Like Me? Follow Me.
When you blog, you get sent a lot of requests - link requests, emails about affiliate marketing, people looking to promote their products, and other local bloggers asking you to help them promote an event. I received one recently through my personal blog from another local blogger asking me to post information about an event he's promoting. As it is an event which I'd probably attend if I were in the country when it occurs, I told him to remind me closer to the date.
We didn't hear back from him but posted the information anyway, when said we would. 24 hours later we received an email reminding us we'd promised to blog about his event and giving more details - details we'd already found on his blog.
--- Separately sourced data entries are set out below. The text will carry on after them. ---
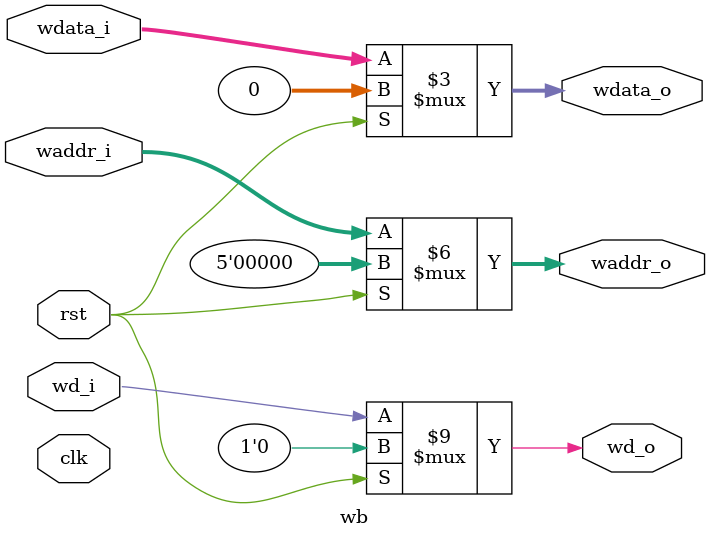
<source format=v>
/******************************************************************************
*   
*   文件名称：wb.v
*   文件说明：这个文件是GeMIPS的写回级主要文件
* 
*   作者：葛启丰
*   时间：2020-07-07
*
******************************************************************************/

module wb (
           input        wire        rst,    ///< 重置
           input        wire        clk,    ///< 时钟信号

           input        wire        wd_i,
           input        wire[4:0]   waddr_i,
           input        wire[31:0]  wdata_i,

           output       reg         wd_o,
           output       reg[4:0]    waddr_o,
           output       reg[31:0]   wdata_o
       );

always@(*) begin
    if(rst) begin
        wd_o <= 1'b0;
        waddr_o <= 5'b00000;
        wdata_o <= 32'h00000000;
    end
    else begin
        wd_o    <= wd_i;
        waddr_o <= waddr_i;
        wdata_o <= wdata_i;
    end
end

endmodule

</source>
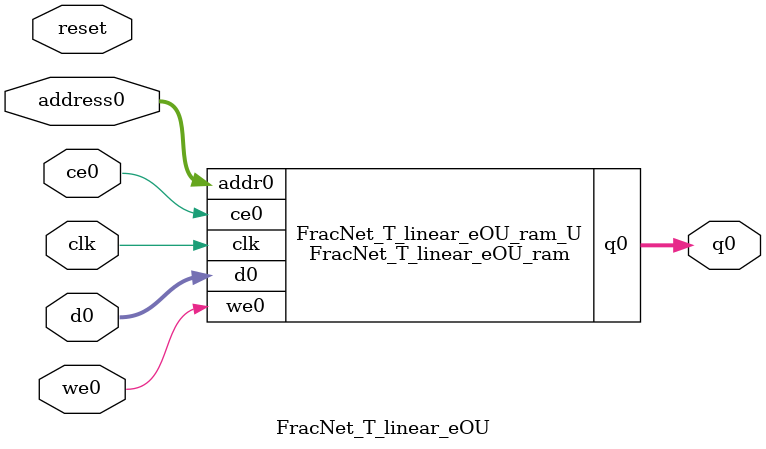
<source format=v>
`timescale 1 ns / 1 ps
module FracNet_T_linear_eOU_ram (addr0, ce0, d0, we0, q0,  clk);

parameter DWIDTH = 32;
parameter AWIDTH = 4;
parameter MEM_SIZE = 10;

input[AWIDTH-1:0] addr0;
input ce0;
input[DWIDTH-1:0] d0;
input we0;
output reg[DWIDTH-1:0] q0;
input clk;

(* ram_style = "distributed" *)reg [DWIDTH-1:0] ram[0:MEM_SIZE-1];




always @(posedge clk)  
begin 
    if (ce0) begin
        if (we0) 
            ram[addr0] <= d0; 
        q0 <= ram[addr0];
    end
end


endmodule

`timescale 1 ns / 1 ps
module FracNet_T_linear_eOU(
    reset,
    clk,
    address0,
    ce0,
    we0,
    d0,
    q0);

parameter DataWidth = 32'd32;
parameter AddressRange = 32'd10;
parameter AddressWidth = 32'd4;
input reset;
input clk;
input[AddressWidth - 1:0] address0;
input ce0;
input we0;
input[DataWidth - 1:0] d0;
output[DataWidth - 1:0] q0;



FracNet_T_linear_eOU_ram FracNet_T_linear_eOU_ram_U(
    .clk( clk ),
    .addr0( address0 ),
    .ce0( ce0 ),
    .we0( we0 ),
    .d0( d0 ),
    .q0( q0 ));

endmodule


</source>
He got a rather surly response pointing out that regular readers of our blog had already seen our post about it.
This same blogger had received an email from me sometime last week asking if he wanted to write a guest post (which would have provided a nice, juicy, PR4 link back to his very new blog). He has yet to acknowledge the email, but he expected a favour from me - despite the fact that he, quite obviously, doesn't actually read my blog and does not have the courtesy to respond to emails from people from whom he wants favours.
If a business associate behaved this way, would you be inclined to do them favours in the future, knowing that you'd receive no benefit for your work?
Yes yes, so some bloggers are rude. But, is there a roundabout moral to this story?
Well, yes - manners, I suppose.
The moral, really, is in the name - social media. It's social. It means, "living together or enjoying life in communities or organized groups". In other words, you're not a hermit living in a cave - you have to participate in a community before you can expect to receive something in return. It's like paying taxes - you contribute your money to your community and you get the benefit of services like policing and rubbish collection.
When blogging, and when using blogging as part of a social media marketing campaign, this contribution to the community comes not just from providing interesting and useful content on your blog or website, but also from linking out to your peers and from actually reading other blogs and responding to them. If you're making use of somebody else's blog, whether to get links and traffic from their comments, or to ask them to blog about your website, you need to offer them something in return - thoughtful comments on their posts, a link, or, in the case of a business asking for a product review or plug, even a freebie. At the very least, you need to at least read the blogs of the bloggers you contact first so you know whether their blog is appropriate for your purposes and to know how to approach them.
If you think of the people with whom you interact online as part of your community and you treat them the same way you'd treat your friends, colleagues and neighbours then you're more likely to have success with social media marketing.